PyTorch Implementation of GenerSpeech (NeurIPS'22): a text-to-speech model towards zero-shot style transfer of OOD custom voice.
MIT License
318 stars 45 forks source link

Some questions after reading the paper #4

Closed enhuiz closed 1 year ago

enhuiz commented 1 year ago

Hello authors,

I have read your paper and find it to be very promising. I have a few questions about the pretraining stage mentioned in the paper. Specifically, I am wondering how important the finetuning of wav2vec2 for the speaker representation $\mathcal{G}_s$ and the emotion representation $\mathcal{G}_e$ is. Is it possible to directly use the features generated by wav2vec2 for training, or would this significantly harm the style similarity? If we had a model without the pretraining stage, how would the CSMOS compare to the results shown in Table 3?

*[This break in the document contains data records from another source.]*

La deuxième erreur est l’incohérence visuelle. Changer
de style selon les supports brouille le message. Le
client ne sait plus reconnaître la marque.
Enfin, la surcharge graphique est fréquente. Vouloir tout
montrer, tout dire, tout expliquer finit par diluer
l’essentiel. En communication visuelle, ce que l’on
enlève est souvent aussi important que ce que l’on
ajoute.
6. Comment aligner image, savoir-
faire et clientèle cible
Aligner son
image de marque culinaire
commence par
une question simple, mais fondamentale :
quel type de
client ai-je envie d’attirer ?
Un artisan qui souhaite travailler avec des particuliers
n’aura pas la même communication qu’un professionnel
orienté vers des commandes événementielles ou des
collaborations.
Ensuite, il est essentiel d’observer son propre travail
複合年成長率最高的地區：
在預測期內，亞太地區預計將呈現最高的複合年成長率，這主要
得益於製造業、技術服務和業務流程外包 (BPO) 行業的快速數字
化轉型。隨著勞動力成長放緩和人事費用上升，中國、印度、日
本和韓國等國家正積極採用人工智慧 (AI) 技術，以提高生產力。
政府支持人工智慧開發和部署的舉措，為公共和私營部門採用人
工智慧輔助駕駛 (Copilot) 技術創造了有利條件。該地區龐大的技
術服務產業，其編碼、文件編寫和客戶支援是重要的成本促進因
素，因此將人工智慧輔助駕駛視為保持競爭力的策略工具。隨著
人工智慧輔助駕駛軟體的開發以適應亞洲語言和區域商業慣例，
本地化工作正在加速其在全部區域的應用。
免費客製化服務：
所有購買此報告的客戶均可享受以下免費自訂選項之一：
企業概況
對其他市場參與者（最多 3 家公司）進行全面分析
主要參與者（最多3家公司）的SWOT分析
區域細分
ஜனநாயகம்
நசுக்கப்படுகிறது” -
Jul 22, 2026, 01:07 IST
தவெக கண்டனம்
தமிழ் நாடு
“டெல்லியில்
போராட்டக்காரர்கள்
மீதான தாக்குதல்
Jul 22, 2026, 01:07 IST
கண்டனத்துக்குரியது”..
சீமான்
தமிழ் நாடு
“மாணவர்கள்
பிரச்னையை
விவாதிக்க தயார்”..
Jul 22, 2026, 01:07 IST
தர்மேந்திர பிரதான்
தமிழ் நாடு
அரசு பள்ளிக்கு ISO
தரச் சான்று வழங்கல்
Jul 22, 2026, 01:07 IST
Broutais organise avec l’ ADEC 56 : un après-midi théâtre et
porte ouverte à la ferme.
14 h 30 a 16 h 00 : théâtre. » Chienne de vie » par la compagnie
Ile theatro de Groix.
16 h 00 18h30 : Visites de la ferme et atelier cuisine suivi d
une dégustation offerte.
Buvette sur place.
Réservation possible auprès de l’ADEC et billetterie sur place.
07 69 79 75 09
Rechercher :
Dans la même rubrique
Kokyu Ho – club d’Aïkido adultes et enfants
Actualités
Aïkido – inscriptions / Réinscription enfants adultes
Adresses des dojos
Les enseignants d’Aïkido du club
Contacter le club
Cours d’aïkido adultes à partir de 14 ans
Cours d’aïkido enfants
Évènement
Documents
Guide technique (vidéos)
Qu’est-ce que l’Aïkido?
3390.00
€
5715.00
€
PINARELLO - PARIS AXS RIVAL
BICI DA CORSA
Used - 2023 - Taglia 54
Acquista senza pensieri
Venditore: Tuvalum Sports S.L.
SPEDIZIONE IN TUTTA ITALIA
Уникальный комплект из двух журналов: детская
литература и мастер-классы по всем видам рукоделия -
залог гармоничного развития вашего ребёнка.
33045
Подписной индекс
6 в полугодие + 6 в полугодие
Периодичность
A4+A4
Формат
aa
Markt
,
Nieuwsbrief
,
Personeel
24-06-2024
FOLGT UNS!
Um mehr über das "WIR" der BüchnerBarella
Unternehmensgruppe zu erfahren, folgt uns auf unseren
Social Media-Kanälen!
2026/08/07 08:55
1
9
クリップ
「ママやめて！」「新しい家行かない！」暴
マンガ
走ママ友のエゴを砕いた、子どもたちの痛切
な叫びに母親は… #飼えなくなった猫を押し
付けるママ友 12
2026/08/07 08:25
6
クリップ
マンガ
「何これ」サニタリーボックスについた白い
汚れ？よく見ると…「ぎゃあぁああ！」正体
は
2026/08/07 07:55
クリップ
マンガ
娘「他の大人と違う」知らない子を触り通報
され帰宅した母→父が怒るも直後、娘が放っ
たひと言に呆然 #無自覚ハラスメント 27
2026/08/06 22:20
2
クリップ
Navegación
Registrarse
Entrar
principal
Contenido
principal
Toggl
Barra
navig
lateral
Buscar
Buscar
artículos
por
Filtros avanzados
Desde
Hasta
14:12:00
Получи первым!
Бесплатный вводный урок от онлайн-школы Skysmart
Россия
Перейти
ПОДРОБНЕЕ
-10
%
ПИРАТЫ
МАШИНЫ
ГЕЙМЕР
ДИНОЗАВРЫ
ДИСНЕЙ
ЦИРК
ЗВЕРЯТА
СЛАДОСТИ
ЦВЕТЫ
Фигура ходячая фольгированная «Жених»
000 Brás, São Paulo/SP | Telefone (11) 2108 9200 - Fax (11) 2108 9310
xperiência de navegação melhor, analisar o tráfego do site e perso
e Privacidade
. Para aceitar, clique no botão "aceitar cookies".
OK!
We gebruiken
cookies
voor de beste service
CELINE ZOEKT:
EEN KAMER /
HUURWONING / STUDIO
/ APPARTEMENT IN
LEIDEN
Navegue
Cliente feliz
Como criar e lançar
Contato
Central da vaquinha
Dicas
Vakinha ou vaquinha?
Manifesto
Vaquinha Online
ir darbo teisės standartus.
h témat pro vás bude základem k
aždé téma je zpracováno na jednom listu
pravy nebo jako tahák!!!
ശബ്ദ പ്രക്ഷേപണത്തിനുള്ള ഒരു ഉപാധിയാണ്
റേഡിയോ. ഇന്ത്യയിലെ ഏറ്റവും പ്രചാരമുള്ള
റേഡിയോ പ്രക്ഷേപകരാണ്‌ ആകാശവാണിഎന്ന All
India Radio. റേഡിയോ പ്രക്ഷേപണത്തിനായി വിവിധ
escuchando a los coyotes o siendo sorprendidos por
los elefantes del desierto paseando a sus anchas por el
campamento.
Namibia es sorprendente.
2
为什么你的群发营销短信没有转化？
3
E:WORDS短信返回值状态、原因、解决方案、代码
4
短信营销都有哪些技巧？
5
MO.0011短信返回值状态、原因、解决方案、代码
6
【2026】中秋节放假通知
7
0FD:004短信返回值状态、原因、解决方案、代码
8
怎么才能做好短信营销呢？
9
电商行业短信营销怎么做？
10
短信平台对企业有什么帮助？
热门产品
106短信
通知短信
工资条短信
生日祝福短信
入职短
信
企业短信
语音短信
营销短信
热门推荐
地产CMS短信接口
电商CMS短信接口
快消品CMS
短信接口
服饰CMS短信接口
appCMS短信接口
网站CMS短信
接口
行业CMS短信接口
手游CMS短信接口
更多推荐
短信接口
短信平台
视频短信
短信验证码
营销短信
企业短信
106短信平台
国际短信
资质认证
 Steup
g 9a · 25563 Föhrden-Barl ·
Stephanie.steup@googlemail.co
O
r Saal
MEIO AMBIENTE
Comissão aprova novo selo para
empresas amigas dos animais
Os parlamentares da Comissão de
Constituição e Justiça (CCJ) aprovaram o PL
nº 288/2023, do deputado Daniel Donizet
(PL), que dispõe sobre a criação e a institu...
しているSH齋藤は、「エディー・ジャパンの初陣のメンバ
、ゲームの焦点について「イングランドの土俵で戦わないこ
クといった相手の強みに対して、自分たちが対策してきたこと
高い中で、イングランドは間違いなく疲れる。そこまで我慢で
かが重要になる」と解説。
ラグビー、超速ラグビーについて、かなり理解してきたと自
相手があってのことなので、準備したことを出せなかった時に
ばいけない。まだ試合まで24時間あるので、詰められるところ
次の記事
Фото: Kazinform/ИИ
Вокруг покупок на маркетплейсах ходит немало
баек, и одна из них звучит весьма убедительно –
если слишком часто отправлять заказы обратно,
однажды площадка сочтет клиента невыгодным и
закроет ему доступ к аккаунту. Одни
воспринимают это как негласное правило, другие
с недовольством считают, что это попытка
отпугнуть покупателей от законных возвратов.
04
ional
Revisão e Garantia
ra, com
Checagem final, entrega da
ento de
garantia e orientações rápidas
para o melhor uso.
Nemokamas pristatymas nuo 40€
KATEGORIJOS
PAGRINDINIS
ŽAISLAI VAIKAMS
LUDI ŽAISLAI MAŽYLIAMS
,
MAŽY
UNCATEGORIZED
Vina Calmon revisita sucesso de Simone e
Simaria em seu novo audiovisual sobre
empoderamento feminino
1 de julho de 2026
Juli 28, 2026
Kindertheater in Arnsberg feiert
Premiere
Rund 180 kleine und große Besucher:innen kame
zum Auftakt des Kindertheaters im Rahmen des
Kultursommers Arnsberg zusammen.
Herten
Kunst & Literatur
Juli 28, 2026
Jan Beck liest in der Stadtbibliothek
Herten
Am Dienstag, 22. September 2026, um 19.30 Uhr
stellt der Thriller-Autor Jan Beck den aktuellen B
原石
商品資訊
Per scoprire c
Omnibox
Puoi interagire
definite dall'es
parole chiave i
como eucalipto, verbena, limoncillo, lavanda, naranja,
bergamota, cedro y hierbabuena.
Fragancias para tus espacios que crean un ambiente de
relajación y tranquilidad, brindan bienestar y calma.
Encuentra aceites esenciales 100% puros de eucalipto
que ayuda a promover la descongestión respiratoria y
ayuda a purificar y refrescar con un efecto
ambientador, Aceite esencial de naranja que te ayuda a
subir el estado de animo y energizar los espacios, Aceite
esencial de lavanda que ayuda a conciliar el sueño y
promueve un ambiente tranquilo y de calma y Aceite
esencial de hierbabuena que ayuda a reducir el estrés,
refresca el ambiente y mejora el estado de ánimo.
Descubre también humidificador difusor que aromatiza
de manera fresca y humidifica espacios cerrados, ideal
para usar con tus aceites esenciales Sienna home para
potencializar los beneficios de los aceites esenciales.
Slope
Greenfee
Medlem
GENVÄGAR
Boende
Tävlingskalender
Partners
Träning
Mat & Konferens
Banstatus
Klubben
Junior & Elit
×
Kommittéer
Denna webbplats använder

I also have a question about the VQ codebook. As I understand, a 1-way 128 tokens codebook is used in this work. As mentioned in the paper, VQ is prone to index collapse. Have you considered using a Gaussian-based VAE or a vanilla autoencoder-like bottleneck instead?

Finally, could you explain the function of the shuffle operation? Does it work similarly to an entire channel dropout, or does it have other advantages over dropout?

Thank you in advance for your time and consideration.

Rongjiehuang commented 1 year ago

Hi, sorry for the late reply, I was busy finishing my work in the last few weeks :)

Fine-tuned global embedding is used for the condition, while directly using the features generated by wav2vec2 for training should harm the style similarity. As for the VQ codebook, we did not try the Gaussian-based VQVAE (i.e., include a regularization loss before quantification), and it may help to stabilize model training. For shuffle operation, it is similar to the style-aware dropout operation, and I think these two operations should have similar performance.